* _ASSIGNMENT_
Your answer should be the full data, transcribed exactly, with no pictures in it.

* _Front-end code edit data_
────────────────────

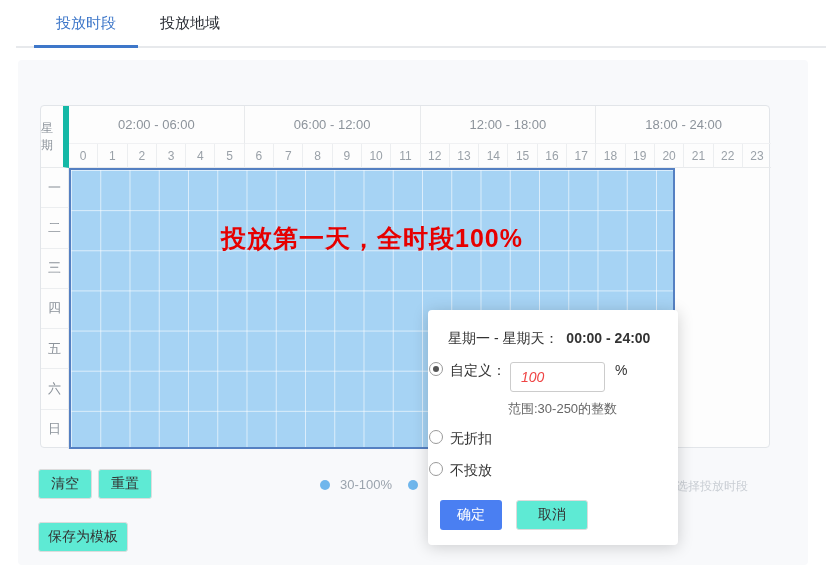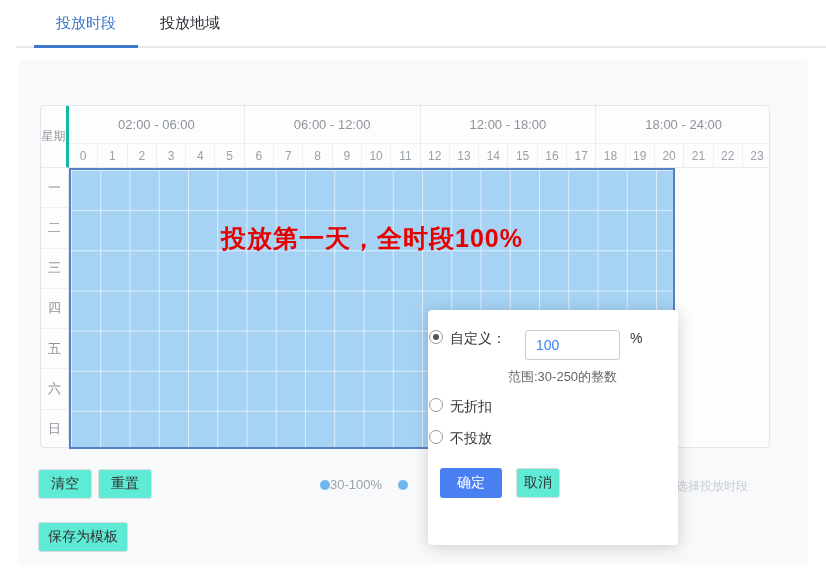--- a/index.html
+++ b/index.html
@@ -27,7 +27,7 @@
   .grid-table{position:absolute; left:40px; top:105px; width:730px; height:343px;
               background:#fdfdfd; border:1px solid #e2e5e9; border-radius:4px;}
   .corner-cell{position:absolute; left:0; top:0; width:28px; height:62px;
-               border-right:3px solid #14b8a6; border-bottom:1px solid #e8eaec;
+               border-right:6px solid #14b8a6; border-bottom:1px solid #e8eaec;
                display:flex; align-items:center; justify-content:center;
                font-size:12px; color:#8c939b;}
   .time-row{position:absolute; left:28px; top:0; width:702px; height:38px; display:flex;}

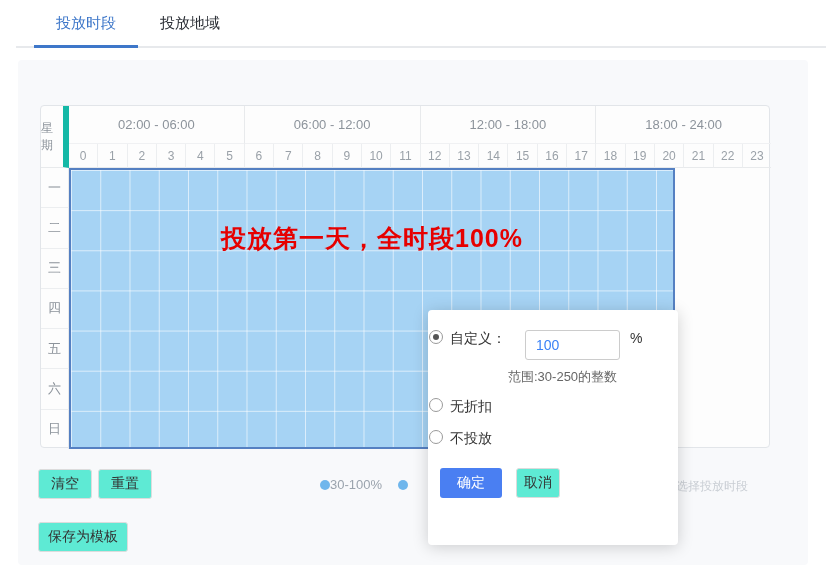--- a/index.html
+++ b/index.html
@@ -169,6 +169,10 @@
   <div class="btn btn-save-template">保存为模板</div>
 
   <div class="dialog">
+    <div class="dialog-title">
+      <span>星期一 - 星期天：</span>
+      <b>00:00 - 24:00</b>
+    </div>
 
     <div class="opt-row">
       <span class="radio sel"></span>

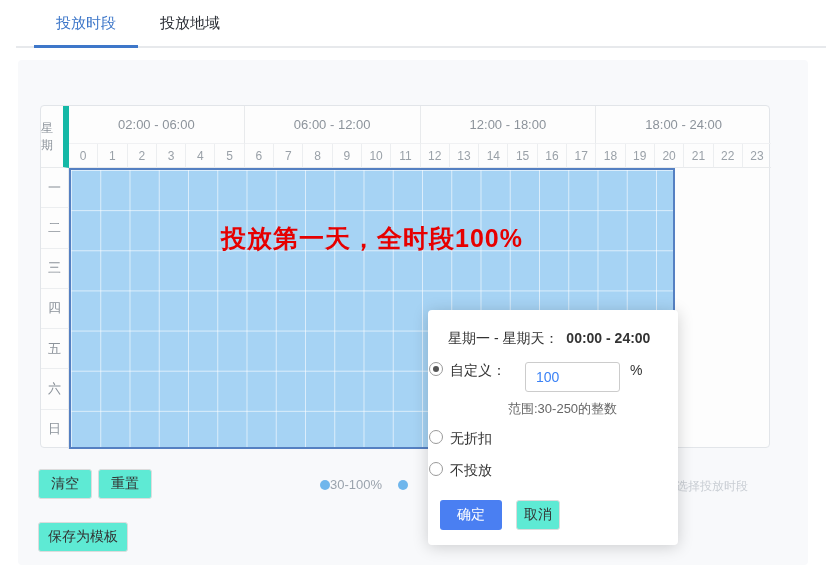--- a/index.html
+++ b/index.html
@@ -81,8 +81,8 @@
          background:#fff; position:relative; flex:none; margin-right:7px;}
   .radio.sel::after{content:""; position:absolute; inset:3px; border-radius:50%; background:#555;}
   .custom-input{width:95px; height:30px; border:1px solid #ccc; border-radius:3px;
-         font-size:14px; color:#3b82f6; padding-left:10px; margin-left:19px;
-         font-family:"Liberation Sans","DejaVu Sans",sans-serif;}
+         font-size:14px; color:#ef4444; padding-left:10px; margin-left:4px;
+         font-family:"Liberation Sans","DejaVu Sans",sans-serif;font-style:italic;}
   .unit{margin-left:10px;}
   .range-hint{padding-left:80px; font-size:13px; color:#666; margin:2px 0 12px 0;}
   .opt-plain{margin-bottom:14px;}

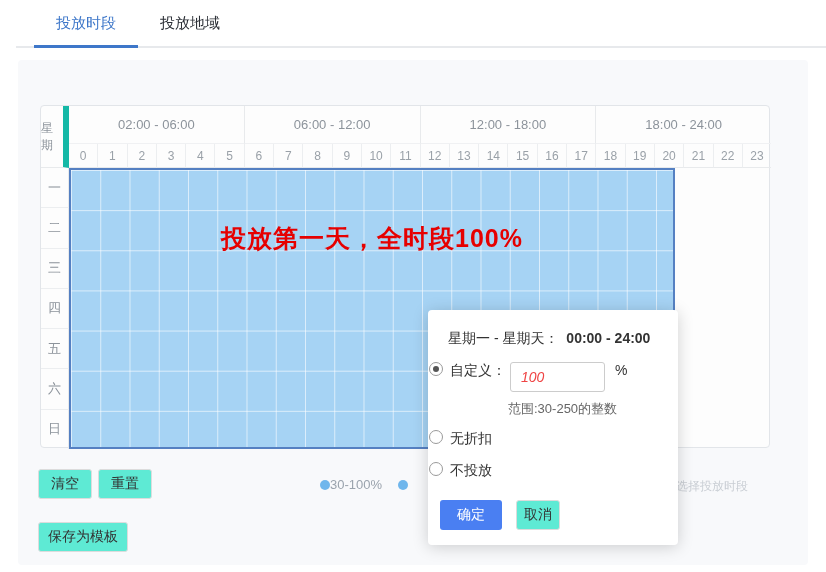--- a/index.html
+++ b/index.html
@@ -58,7 +58,7 @@
 
   
   .legend{position:absolute; left:320px; top:477px; display:flex; align-items:center; gap:16px;}
-  .legend-item{display:flex; align-items:center; gap:0; font-size:13px; color:#9aa3ad;}
+  .legend-item{display:flex; align-items:center; gap:10px; font-size:13px; color:#9aa3ad;}
   .legend-dot{width:10px; height:10px; border-radius:50%; background:var(--legend-dot);}
   .hint-text{position:absolute; left:664px; top:478px; font-size:12px; color:#c9ced4;}
 

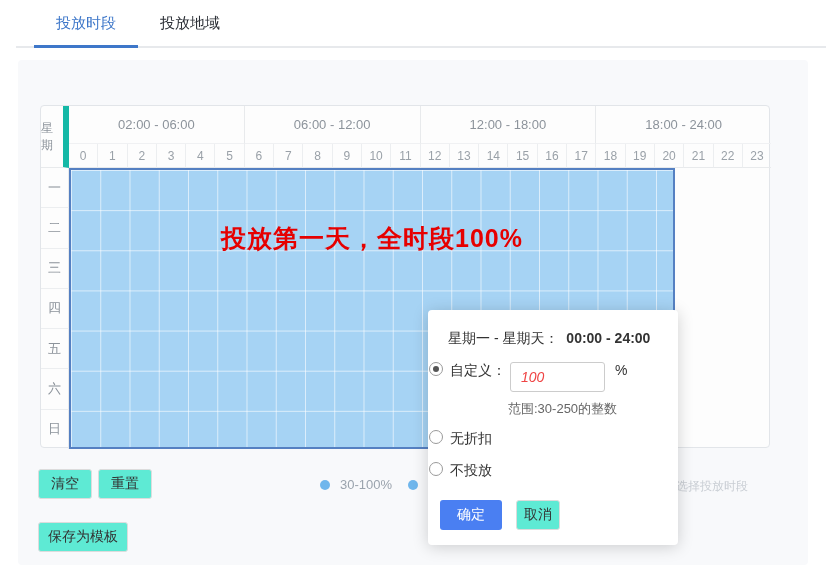--- a/index.html
+++ b/index.html
@@ -90,7 +90,7 @@
   .btn-confirm{width:62px; height:30px; background:var(--confirm-blue); color:#fff;
          border:none; border-radius:3px; font-size:14px; cursor:pointer;
          display:flex; align-items:center; justify-content:center;}
-  .btn-cancel{width:44px; height:30px;font-family:Liberation Mono, monospace;}
+  .btn-cancel{width:72px; height:30px;font-family:Liberation Mono, monospace;}
 </style>
 </head>
 <body>

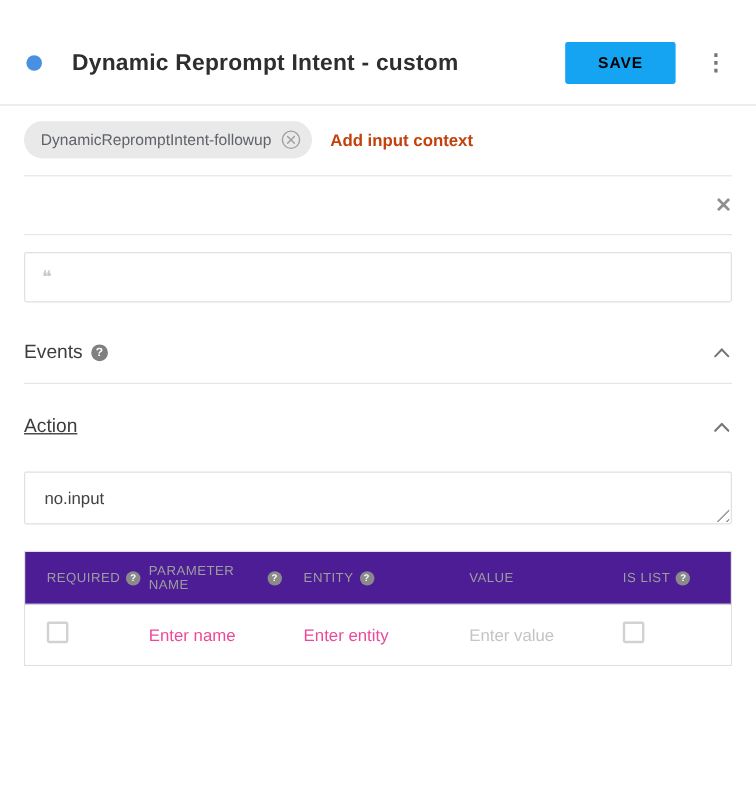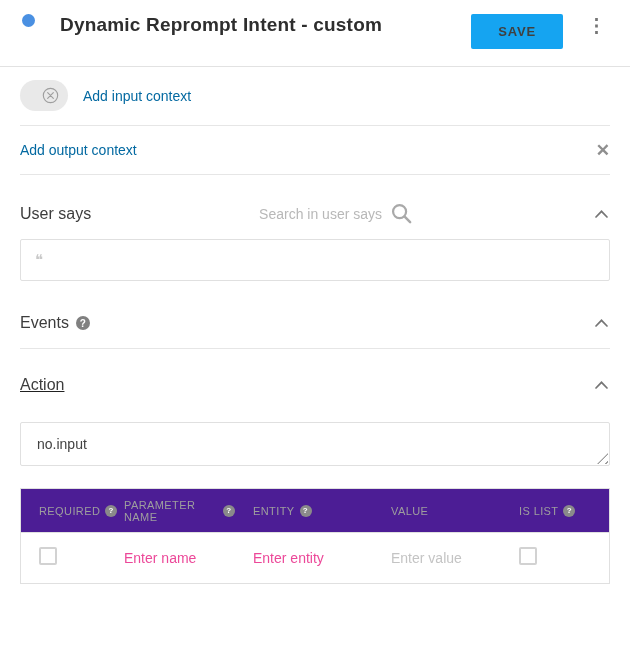--- a/index.html
+++ b/index.html
@@ -10,7 +10,7 @@
     color: #212121;
   }
   
-  .header { display: flex; padding: 14px 20px 17px 22px; }
+  .header { display: flex; align-items: center; padding: 35px 20px 17px 22px; }
   .intent-dot { width: 13px; height: 13px; border-radius: 50%; background: #4a90e2; margin-right: 25px; flex: 0 0 auto; }
   .intent-title { font-size: 19px; font-weight: bold; color: #2e2e2e; flex: 1; letter-spacing: 0.2px; }
   .save-btn {

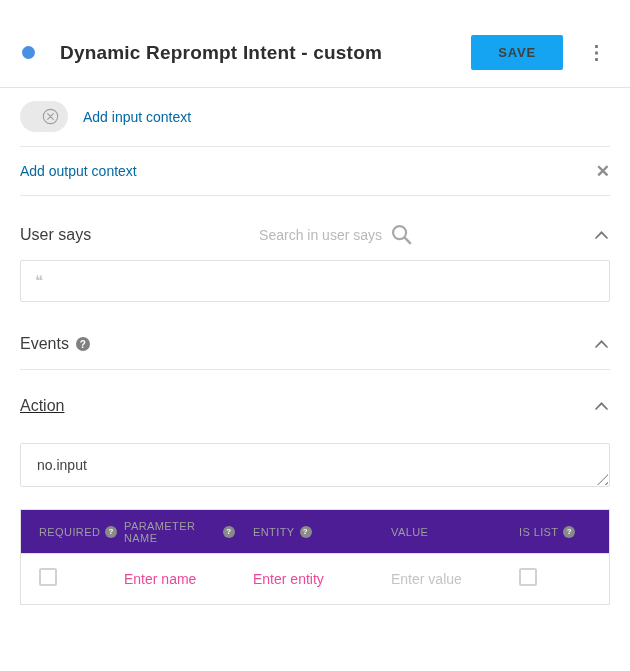--- a/index.html
+++ b/index.html
@@ -14,7 +14,7 @@
   .intent-dot { width: 13px; height: 13px; border-radius: 50%; background: #4a90e2; margin-right: 25px; flex: 0 0 auto; }
   .intent-title { font-size: 19px; font-weight: bold; color: #2e2e2e; flex: 1; letter-spacing: 0.2px; }
   .save-btn {
-    background: #15a4f1; color: #404040; border: none; border-radius: 2px;
+    background: #15a4f1; color: #000000; border: none; border-radius: 2px;
     font-family: inherit; font-size: 13px; font-weight: bold; letter-spacing: 0.8px;
     padding: 10px 27px; cursor: pointer; margin-right: 20px;
   }

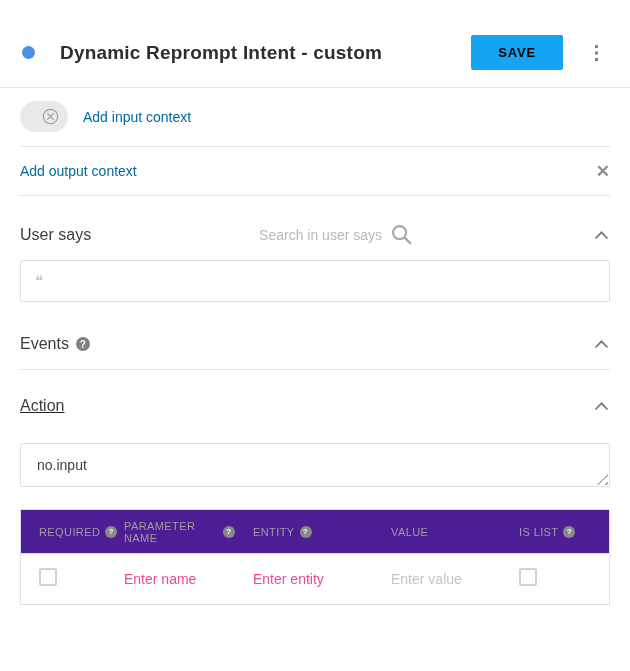--- a/index.html
+++ b/index.html
@@ -106,6 +106,7 @@
 
     <div class="chip-row">
       <span class="chip">
+        <span>DynamicRepromptIntent-followup</span>
         <span class="chip-close">
           <svg width="17" height="17" viewBox="0 0 18 18">
               <circle cx="9" cy="9" r="7.6" stroke="#9e9e9e" stroke-width="1.2" fill="none"></circle>

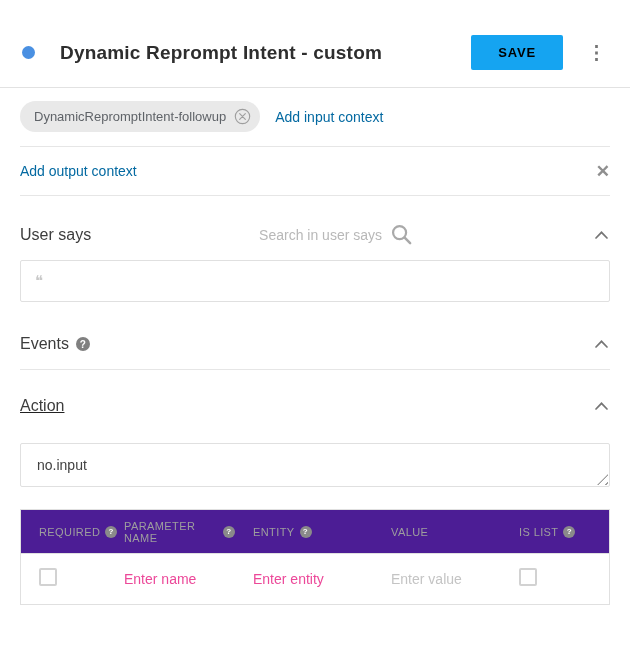--- a/index.html
+++ b/index.html
@@ -37,7 +37,7 @@
     padding: 7px 9px 7px 14px; font-size: 13px; color: #5f6368;
   }
   .chip-close { margin-left: 8px; display: flex; cursor: pointer; }
-  .placeholder { color: #0369a1; font-size: 14px; cursor: text; }
+  .placeholder { color: #c2410c; font-size: 14px; cursor: text; font-weight: bold; }
   .chip-row .placeholder { margin-left: 15px; }
 
   .divider { height: 1px; background: #e6e6e6; }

────────────────────

* _REPLY_
--- a/index.html
+++ b/index.html
@@ -27,7 +27,7 @@
   .grid-table{position:absolute; left:40px; top:105px; width:730px; height:343px;
               background:#fdfdfd; border:1px solid #e2e5e9; border-radius:4px;}
   .corner-cell{position:absolute; left:0; top:0; width:28px; height:62px;
-               border-right:3px solid #14b8a6; border-bottom:1px solid #e8eaec;
+               border-right:6px solid #14b8a6; border-bottom:1px solid #e8eaec;
                display:flex; align-items:center; justify-content:center;
                font-size:12px; color:#8c939b;}
   .time-row{position:absolute; left:28px; top:0; width:702px; height:38px; display:flex;}

--- a/index.html
+++ b/index.html
@@ -169,6 +169,10 @@
   <div class="btn btn-save-template">保存为模板</div>
 
   <div class="dialog">
+    <div class="dialog-title">
+      <span>星期一 - 星期天：</span>
+      <b>00:00 - 24:00</b>
+    </div>
 
     <div class="opt-row">
       <span class="radio sel"></span>

--- a/index.html
+++ b/index.html
@@ -81,8 +81,8 @@
          background:#fff; position:relative; flex:none; margin-right:7px;}
   .radio.sel::after{content:""; position:absolute; inset:3px; border-radius:50%; background:#555;}
   .custom-input{width:95px; height:30px; border:1px solid #ccc; border-radius:3px;
-         font-size:14px; color:#3b82f6; padding-left:10px; margin-left:19px;
-         font-family:"Liberation Sans","DejaVu Sans",sans-serif;}
+         font-size:14px; color:#ef4444; padding-left:10px; margin-left:4px;
+         font-family:"Liberation Sans","DejaVu Sans",sans-serif;font-style:italic;}
   .unit{margin-left:10px;}
   .range-hint{padding-left:80px; font-size:13px; color:#666; margin:2px 0 12px 0;}
   .opt-plain{margin-bottom:14px;}

--- a/index.html
+++ b/index.html
@@ -58,7 +58,7 @@
 
   
   .legend{position:absolute; left:320px; top:477px; display:flex; align-items:center; gap:16px;}
-  .legend-item{display:flex; align-items:center; gap:0; font-size:13px; color:#9aa3ad;}
+  .legend-item{display:flex; align-items:center; gap:10px; font-size:13px; color:#9aa3ad;}
   .legend-dot{width:10px; height:10px; border-radius:50%; background:var(--legend-dot);}
   .hint-text{position:absolute; left:664px; top:478px; font-size:12px; color:#c9ced4;}
 

--- a/index.html
+++ b/index.html
@@ -90,7 +90,7 @@
   .btn-confirm{width:62px; height:30px; background:var(--confirm-blue); color:#fff;
          border:none; border-radius:3px; font-size:14px; cursor:pointer;
          display:flex; align-items:center; justify-content:center;}
-  .btn-cancel{width:44px; height:30px;font-family:Liberation Mono, monospace;}
+  .btn-cancel{width:72px; height:30px;font-family:Liberation Mono, monospace;}
 </style>
 </head>
 <body>

--- a/index.html
+++ b/index.html
@@ -10,7 +10,7 @@
     color: #212121;
   }
   
-  .header { display: flex; padding: 14px 20px 17px 22px; }
+  .header { display: flex; align-items: center; padding: 35px 20px 17px 22px; }
   .intent-dot { width: 13px; height: 13px; border-radius: 50%; background: #4a90e2; margin-right: 25px; flex: 0 0 auto; }
   .intent-title { font-size: 19px; font-weight: bold; color: #2e2e2e; flex: 1; letter-spacing: 0.2px; }
   .save-btn {

--- a/index.html
+++ b/index.html
@@ -14,7 +14,7 @@
   .intent-dot { width: 13px; height: 13px; border-radius: 50%; background: #4a90e2; margin-right: 25px; flex: 0 0 auto; }
   .intent-title { font-size: 19px; font-weight: bold; color: #2e2e2e; flex: 1; letter-spacing: 0.2px; }
   .save-btn {
-    background: #15a4f1; color: #404040; border: none; border-radius: 2px;
+    background: #15a4f1; color: #000000; border: none; border-radius: 2px;
     font-family: inherit; font-size: 13px; font-weight: bold; letter-spacing: 0.8px;
     padding: 10px 27px; cursor: pointer; margin-right: 20px;
   }

--- a/index.html
+++ b/index.html
@@ -106,6 +106,7 @@
 
     <div class="chip-row">
       <span class="chip">
+        <span>DynamicRepromptIntent-followup</span>
         <span class="chip-close">
           <svg width="17" height="17" viewBox="0 0 18 18">
               <circle cx="9" cy="9" r="7.6" stroke="#9e9e9e" stroke-width="1.2" fill="none"></circle>

--- a/index.html
+++ b/index.html
@@ -37,7 +37,7 @@
     padding: 7px 9px 7px 14px; font-size: 13px; color: #5f6368;
   }
   .chip-close { margin-left: 8px; display: flex; cursor: pointer; }
-  .placeholder { color: #0369a1; font-size: 14px; cursor: text; }
+  .placeholder { color: #c2410c; font-size: 14px; cursor: text; font-weight: bold; }
   .chip-row .placeholder { margin-left: 15px; }
 
   .divider { height: 1px; background: #e6e6e6; }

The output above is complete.